What a year it has been! The coronavirus/COVID-19 news reports have been relentless, and the pandemic’s global impact has been unlike anything ever seen. It has gotten so bad, there have been warnings by top national leaders of a need to “cancel Christmas.” All in the name of “stopping the spread.” Disruptions in supply chains for transporting merchandise from one region or nation to another have created major concerns of goods wanted for gifts and holiday celebrations may not be available.
It brings to mind the classic book by Dr. Seuss, The Grinch Who Stole Christmas. The question is, can Christmas really be canceled? Can someone “steal” Christmas, regardless of their motivations or intentions? The answer, I believe, is that it all depends on to which Christmas we are referring.

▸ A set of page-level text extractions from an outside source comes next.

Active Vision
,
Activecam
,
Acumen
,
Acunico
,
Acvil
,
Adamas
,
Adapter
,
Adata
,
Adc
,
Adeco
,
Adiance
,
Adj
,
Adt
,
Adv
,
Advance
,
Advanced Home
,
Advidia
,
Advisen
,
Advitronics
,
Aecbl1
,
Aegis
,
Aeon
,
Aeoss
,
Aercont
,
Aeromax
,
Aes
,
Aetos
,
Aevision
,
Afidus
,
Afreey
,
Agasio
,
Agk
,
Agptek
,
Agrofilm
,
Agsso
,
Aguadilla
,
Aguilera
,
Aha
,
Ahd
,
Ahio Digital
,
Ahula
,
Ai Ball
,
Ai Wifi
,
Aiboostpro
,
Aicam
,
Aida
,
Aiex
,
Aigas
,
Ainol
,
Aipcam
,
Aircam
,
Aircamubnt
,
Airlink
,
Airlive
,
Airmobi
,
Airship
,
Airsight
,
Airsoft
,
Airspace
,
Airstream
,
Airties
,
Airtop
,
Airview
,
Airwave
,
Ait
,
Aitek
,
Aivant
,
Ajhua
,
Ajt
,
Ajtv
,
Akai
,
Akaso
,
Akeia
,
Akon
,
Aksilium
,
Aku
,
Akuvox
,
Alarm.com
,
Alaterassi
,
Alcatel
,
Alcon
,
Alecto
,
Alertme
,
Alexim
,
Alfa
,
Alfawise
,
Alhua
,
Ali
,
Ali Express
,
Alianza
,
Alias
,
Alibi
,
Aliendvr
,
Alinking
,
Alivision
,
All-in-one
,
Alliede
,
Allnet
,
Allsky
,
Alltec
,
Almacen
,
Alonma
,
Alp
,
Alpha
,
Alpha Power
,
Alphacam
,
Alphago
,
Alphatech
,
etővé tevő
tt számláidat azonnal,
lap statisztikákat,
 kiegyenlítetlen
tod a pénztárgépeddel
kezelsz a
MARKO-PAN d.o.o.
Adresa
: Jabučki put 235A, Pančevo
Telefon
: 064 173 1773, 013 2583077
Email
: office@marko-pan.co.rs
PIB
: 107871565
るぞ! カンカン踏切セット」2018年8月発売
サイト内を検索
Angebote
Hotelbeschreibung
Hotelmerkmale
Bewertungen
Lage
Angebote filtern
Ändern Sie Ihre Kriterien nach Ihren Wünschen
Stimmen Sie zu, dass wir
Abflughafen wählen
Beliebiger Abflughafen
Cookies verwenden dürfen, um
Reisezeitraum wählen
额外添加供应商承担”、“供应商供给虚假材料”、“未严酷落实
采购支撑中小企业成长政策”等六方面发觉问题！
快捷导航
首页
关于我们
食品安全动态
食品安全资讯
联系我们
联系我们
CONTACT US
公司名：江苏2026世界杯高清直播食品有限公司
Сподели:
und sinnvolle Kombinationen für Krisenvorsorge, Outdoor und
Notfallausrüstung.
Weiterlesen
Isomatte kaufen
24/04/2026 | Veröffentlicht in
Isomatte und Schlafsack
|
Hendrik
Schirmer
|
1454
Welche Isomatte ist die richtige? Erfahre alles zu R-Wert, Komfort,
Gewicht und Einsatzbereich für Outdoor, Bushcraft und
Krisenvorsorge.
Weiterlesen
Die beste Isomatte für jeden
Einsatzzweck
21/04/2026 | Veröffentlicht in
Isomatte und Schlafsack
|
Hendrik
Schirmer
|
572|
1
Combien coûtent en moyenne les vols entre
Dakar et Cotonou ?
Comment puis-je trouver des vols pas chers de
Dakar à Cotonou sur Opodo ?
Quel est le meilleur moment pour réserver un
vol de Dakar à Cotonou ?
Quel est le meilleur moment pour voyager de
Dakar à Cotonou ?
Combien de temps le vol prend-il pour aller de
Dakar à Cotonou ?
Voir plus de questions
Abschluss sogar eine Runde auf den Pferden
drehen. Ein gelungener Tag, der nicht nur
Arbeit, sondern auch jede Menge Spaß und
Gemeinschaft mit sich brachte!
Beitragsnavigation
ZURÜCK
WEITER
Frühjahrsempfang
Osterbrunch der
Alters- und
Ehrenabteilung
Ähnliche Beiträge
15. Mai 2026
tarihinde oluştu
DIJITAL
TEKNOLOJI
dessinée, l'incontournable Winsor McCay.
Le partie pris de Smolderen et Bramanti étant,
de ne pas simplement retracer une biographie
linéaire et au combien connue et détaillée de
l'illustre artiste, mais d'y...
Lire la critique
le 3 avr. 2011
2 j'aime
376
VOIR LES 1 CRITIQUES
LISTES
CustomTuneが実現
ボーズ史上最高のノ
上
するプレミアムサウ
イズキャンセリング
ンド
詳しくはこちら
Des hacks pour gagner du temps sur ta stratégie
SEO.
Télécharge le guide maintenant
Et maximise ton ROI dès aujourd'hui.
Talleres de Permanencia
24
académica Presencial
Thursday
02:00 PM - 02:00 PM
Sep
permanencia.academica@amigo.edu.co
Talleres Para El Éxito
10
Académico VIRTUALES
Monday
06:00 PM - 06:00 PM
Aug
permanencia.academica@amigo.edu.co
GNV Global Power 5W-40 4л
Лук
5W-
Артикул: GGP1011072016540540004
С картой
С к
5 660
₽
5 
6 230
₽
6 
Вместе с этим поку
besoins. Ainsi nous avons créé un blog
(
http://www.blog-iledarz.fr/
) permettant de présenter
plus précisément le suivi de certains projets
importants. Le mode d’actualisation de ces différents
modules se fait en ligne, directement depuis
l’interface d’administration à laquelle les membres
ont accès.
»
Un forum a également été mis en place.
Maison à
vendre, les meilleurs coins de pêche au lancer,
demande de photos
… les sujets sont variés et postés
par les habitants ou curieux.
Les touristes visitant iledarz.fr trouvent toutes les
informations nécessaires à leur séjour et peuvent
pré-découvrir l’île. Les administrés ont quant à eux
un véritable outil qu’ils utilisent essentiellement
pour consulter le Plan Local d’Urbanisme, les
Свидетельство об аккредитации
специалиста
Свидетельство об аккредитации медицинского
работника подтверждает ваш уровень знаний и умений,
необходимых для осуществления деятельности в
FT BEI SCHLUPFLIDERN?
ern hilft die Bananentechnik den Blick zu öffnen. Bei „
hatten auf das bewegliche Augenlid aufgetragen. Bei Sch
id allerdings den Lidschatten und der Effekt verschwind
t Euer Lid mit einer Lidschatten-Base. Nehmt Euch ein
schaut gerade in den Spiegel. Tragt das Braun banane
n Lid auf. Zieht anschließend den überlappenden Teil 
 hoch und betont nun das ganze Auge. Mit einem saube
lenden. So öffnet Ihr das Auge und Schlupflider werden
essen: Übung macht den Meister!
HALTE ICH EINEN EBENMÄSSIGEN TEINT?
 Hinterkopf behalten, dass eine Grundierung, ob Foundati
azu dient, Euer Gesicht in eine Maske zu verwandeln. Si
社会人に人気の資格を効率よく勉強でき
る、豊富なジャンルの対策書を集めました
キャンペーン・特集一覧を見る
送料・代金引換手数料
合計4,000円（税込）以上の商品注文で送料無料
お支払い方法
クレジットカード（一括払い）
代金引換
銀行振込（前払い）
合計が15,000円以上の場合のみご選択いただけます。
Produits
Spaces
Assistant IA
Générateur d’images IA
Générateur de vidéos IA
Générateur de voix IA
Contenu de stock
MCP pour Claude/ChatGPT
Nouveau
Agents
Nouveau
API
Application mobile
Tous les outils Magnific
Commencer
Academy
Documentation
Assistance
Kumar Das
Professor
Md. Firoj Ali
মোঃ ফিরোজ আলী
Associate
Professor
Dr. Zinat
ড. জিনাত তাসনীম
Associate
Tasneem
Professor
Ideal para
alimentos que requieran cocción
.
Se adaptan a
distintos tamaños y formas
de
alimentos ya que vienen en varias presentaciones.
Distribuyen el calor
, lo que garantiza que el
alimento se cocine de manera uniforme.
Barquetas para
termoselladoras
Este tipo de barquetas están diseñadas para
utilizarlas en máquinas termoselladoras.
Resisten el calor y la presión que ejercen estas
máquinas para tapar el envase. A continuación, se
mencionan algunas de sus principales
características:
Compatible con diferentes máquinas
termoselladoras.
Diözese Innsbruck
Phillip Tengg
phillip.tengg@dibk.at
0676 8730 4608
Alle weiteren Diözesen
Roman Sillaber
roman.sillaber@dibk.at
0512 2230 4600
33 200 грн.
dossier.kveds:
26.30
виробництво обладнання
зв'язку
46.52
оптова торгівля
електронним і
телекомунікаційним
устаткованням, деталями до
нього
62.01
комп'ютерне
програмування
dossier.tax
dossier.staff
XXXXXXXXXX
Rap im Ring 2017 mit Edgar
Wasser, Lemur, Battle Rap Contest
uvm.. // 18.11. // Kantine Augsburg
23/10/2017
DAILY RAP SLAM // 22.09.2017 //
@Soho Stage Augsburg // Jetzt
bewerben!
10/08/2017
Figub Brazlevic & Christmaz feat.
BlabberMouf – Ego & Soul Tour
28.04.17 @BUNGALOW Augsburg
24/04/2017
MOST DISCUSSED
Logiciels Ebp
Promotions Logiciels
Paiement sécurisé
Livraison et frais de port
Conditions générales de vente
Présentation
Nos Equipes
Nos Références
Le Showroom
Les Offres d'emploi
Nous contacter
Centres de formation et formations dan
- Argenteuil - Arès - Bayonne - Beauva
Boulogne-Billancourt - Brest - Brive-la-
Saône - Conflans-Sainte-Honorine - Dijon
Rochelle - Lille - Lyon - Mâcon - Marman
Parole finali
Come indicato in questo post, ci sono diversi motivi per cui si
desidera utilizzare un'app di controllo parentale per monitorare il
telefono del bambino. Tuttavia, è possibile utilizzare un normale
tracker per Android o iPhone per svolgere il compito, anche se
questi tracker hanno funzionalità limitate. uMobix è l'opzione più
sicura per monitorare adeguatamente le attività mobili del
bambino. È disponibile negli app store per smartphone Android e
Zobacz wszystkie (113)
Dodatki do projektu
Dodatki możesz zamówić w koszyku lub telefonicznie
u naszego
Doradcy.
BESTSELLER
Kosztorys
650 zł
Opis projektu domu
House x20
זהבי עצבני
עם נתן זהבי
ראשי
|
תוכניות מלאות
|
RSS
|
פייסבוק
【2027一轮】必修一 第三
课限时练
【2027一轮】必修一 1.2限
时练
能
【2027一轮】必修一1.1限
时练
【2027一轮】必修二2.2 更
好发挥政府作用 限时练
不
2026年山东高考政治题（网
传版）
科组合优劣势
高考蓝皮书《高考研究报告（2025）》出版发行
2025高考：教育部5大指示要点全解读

If it is the Christmas that retailers anticipate year-round, the one that largely determines whether businesses end the calendar year “in the black” or “in the red,” then maybe so. Because if products are not on the store shelves or even available through online retail sites, that is bound to effect revenues and the fiscal bottom line. However, if we mean the true Christmas, as described in the Bible, no government leaders or retail supply chain could ever disrupt or eliminate that special observance.
In Luke 2:1-40, we find a description of the birth of Jesus Christ, the Son of God, telling how His earthly mother, Mary, and her betrothed husband, Joseph, went from their hometown of Nazareth to Bethlehem, where centuries earlier prophets had said the Messiah would be born. It tells how angels declared the unique, holy birth to an unlikely audience, lowly shepherds, the first eyewitnesses to the Christ Child.
We find a similar account in another gospel, starting with Matthew 1:18 and continuing through chapter 2, verse 23. It tells of the one referred to as Immanuel, which means “God with us.” In this account we find a collection of Magi, wisemen who traveled from great distances to see the fulfillment of an ancient prophecy, and an evil King Herod who feared this child would one day depose him from his throne.
But the most compelling words about Jesus Christ’s incarnation are found in the opening chapter of the gospel of John: “In the Beginning was the Word, and the Word was with God, and the Word was God. He was with God in the beginning…. In him was life, and that life was the light of men. The light shines in the darkness, but the darkness has not understood it” (John 1:1-5).
This declaration remains as true today as it was then. During this holiday season we often hear people – from preachers to news commentators to politicians to entertainment celebrities – ruminating and giving all manner of opinions about “the true meaning of Christmas.” However, if we believe the accounts cited above, and other passages from the Scriptures, the true meaning of Christmas is not a matter of multiple choice or preference. It is simple yet profound: God becoming man, taking on human flesh to overcome the one problem that has no human cure – the problem of sin.
As John 1:14 declares, “The Word became flesh and made his dwelling among us. We have seen his glory, the glory of the One and Only, who came from the Father, full of grace and truth.” The result was the greatest gift of all: “Yet to all who received him, to those who believe in his name, he gave the right to become children of God” (John 1:12).
© 2021. Robert J. Tamasy has written Marketplace Ambassadors: CBMC’s Continuing Legacy of Evangelism and Discipleship; Business at Its Best: Timeless Wisdom from Proverbs for Today’s Workplace; Pursuing Life With a Shepherd’s Heart, coauthored with Ken Johnson; and The Heart of Mentoring, coauthored with David A. Stoddard. Bob’s biweekly blog is: www.bobtamasy.blogspot.com.
- How has the pandemic affected both your plans and perceptions of Christmas this year?
- What are your thoughts or responses when you hear someone speaking of “canceling Christmas” in the name of public health and safety?
- If someone were to ask you, how would you express or define the “true meaning of Christmas”? Is it possible for it to have more than one meaning? Why or why not?
- Do you think there is a possibility that pandemic restrictions and the predicted scarcity of products intended for Christmas gift-giving might actually be a good thing? Explain your answer.